Sabah erkenden kalkıyorum, camideki tuvalette elimi yüzümü yıkadım. Çadırıma dönünce bir de ne göreyim? Katlanır tabure çantasıyla çadırımın yanında öylece duruyor. Halbuki dün akşam her tarafa bakmıştım; Yoktu ortalarda. Neyse bulduğuma sevindim. Hani halk tarafından söylenen bir deyim vardır; “Şeytan aldı götürdü, satamadan getirdi” Aynen öyle oldu sanırım.
Bahçede sandalyemi bulmanın sevinciyle oturup bir güzel kahvaltımı yapıyorum. Kahvaltıdan sonra eşyaları ve çadırı toplayıp çantalara yerleştirdim. Yola çıktım, ilk gördüğüm ilginç şey yol yapılırken kazılan topraktaki volkanik patlamada ortaya saçılan cüruf yada toz katmanı siyah olarak ortaya çıkmış. siyah katmanın üstünde bir metrelik bej renginde toprak katmanı var.
Koni biçiminde volkan tepesinin ucu sivri.
İlk köy olan Sandal köyünden geçerken evlerin düzgün ve sıralı yapılmaları ve sadece iki katlı olmalarını beğendim. Hepsinin bahçesi vardı ve üst katlar tamamlanmamış, sıvasız tuğlalı görünüyor. Çatıları tamamıyla kiremit kaplı.
Göründüğü kadarı ile, büyük olasılıkla söğüt ağacına yıldırım düşmüş. Gövdesini ikiye ortadan bölerek yere yatırmış iki tarafa. Sağdaki kurumuş ama soldaki yere paralel yatsa da yaşamını devam ettirmek için filizler vererek yeşermiş. Yaşam her zaman ağır basıyor demek ki.

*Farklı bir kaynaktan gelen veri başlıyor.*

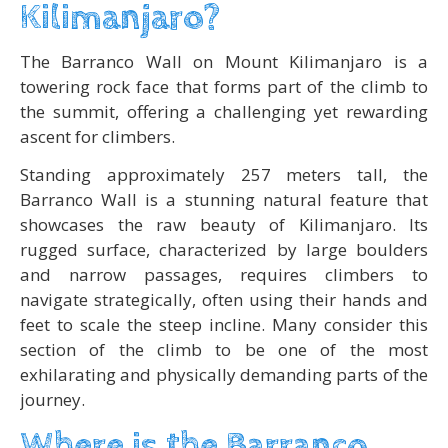
Kilimanjaro?
The Barranco Wall on Mount Kilimanjaro is a
towering rock face that forms part of the climb to
the summit, offering a challenging yet rewarding
ascent for climbers.
Standing approximately 257 meters tall, the
Barranco Wall is a stunning natural feature that
showcases the raw beauty of Kilimanjaro. Its
rugged surface, characterized by large boulders
and narrow passages, requires climbers to
navigate strategically, often using their hands and
feet to scale the steep incline. Many consider this
section of the climb to be one of the most
exhilarating and physically demanding parts of the
journey.
Where is the Barranco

Tepenin yamacında üzüm bağı yapılmış. Nedense paralel değil de dikine aşağı beton direkler dikilerek düz olarak aşağıya kadar gelmiş. İlginç yapılmış bir bağ!
Yakınlarda olan İzmir – Ankara ana yoluna çıktım. Bir süre ana yolda gideceğim. Çünkü az ileride Kula kasabası ve Gediz nehrine kavuşacağım. Nehrin yatağının yakınından giden yol olmadığı için bu yoldan geldim ve Gediz nehri ana yol ile birlikte gidiyor. Bu yolda Kula rampaları önüme çıkacak. İlk defa bisikletle bu yoldan gideceğim. Daha önce araba ve otobüs ile geçmiştim Kula rampalarını. Bakalım bisikletle nasıl aşacağım? Ana yola çıktığım yer tepe üzeri, aşağıda Kula kasabası görünüyor. Yani kendimi salacağım ve hop Kula’dayım.
Otobüs ile geçerken her zaman gördüğüm siyah, ağaçsız ve otsuz volkan dağını bu kez bisikletim üzerinden görünce resmini çekme olanağım oldu. Otobüs yada araba ile durup resmini çekme şansım olmadı hiç bir zaman. Buradan geçerken sadece bu volkanı gördüğümden diğer volkanları göremiyordum, sadece bir tane olduğunu zannettiğim volkan tepelerinde çokça olduğunu gördüm.
Kula’ya hızlıca indim ve durmadan yoluma devam ettim. Bir süre daha yol düz devam ediyor. Önümde üzeri kayalık masa dağı ve vadi görünüyor. Yol arasından geçiyor.
Masa dağının olduğu yere geldim. Tepesinde kayadan bir kale var sanki, yapısı kaleyi andırıyor.
İki dağın arasından giden vadideki yola yaklaştım. Soldaki masa dağının yapısı ile karşıdaki dağın toprak yapısı birbirine benzemiyor.
Toprak yapısı değişik olan yere gelince burasının Kula peri bacalarının olduğunu anlıyorum. Kademe kademe yağmurdan aşınmış toprak, üzerindeki sert taşları aşındırmadığından sert yerin altını aşındırıp baca görünümü almasını sağlamış.
Sonunda Gediz nehrine kavuştum. Kula peri bacalarının olduğu vadiden geçiyor. Gediz nehrinin olduğu yerde tabelası konulmuş ama öyle korkuluğu olan köprü yok ortalarda. Yol geniş bir şekilde nehir üzerinden geçiyor.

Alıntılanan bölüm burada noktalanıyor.